### ASSIGNED TASK
Could you retype the lines of the listing word for word, starting at the line that contains "У испанцев всегда" and ending at the line that contains "хорошо поняли друг друга. В меня поверили."?

--- SOURCE MATERIAL Enclosed Below ---

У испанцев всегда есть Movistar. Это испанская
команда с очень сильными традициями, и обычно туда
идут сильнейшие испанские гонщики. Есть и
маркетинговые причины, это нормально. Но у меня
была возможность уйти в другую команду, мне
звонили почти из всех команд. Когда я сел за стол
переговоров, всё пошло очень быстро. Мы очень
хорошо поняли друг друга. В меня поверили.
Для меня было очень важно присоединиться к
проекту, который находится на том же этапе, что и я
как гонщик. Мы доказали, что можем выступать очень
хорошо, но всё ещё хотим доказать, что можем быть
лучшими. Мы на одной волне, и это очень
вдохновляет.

--- End of Enclosed SOURCE MATERIAL ---
--- SOURCE MATERIAL Enclosed Below ---

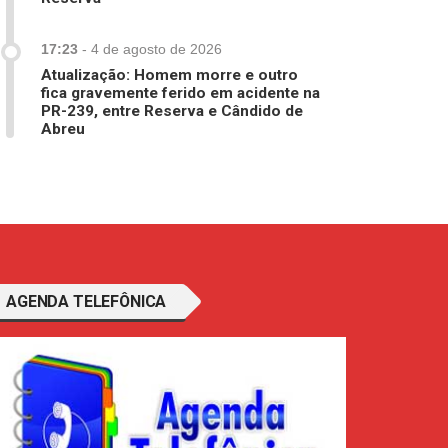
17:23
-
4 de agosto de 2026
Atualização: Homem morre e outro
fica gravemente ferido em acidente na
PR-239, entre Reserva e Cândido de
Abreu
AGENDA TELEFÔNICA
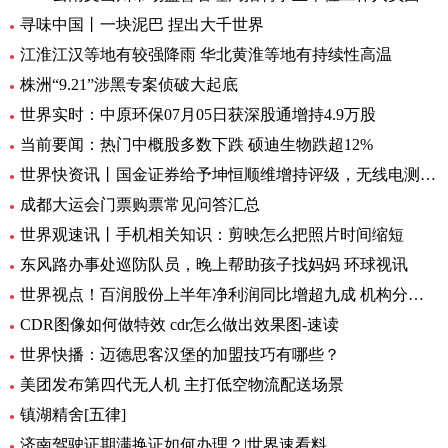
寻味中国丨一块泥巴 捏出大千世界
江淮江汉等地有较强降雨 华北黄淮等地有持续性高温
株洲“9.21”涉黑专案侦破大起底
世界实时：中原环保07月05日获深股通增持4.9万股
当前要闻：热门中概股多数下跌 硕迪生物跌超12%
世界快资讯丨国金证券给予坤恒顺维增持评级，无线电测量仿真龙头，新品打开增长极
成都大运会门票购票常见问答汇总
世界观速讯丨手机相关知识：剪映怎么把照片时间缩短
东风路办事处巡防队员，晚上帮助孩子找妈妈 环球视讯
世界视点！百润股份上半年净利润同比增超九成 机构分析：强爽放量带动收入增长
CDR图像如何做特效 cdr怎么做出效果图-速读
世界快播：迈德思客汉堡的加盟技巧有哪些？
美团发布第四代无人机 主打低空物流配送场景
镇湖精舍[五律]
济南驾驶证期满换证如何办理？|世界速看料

--- End of Enclosed SOURCE MATERIAL ---

### ANSWER BOX
У испанцев всегда есть Movistar. Это испанская
команда с очень сильными традициями, и обычно туда
идут сильнейшие испанские гонщики. Есть и
маркетинговые причины, это нормально. Но у меня
была возможность уйти в другую команду, мне
звонили почти из всех команд. Когда я сел за стол
переговоров, всё пошло очень быстро. Мы очень
хорошо поняли друг друга. В меня поверили.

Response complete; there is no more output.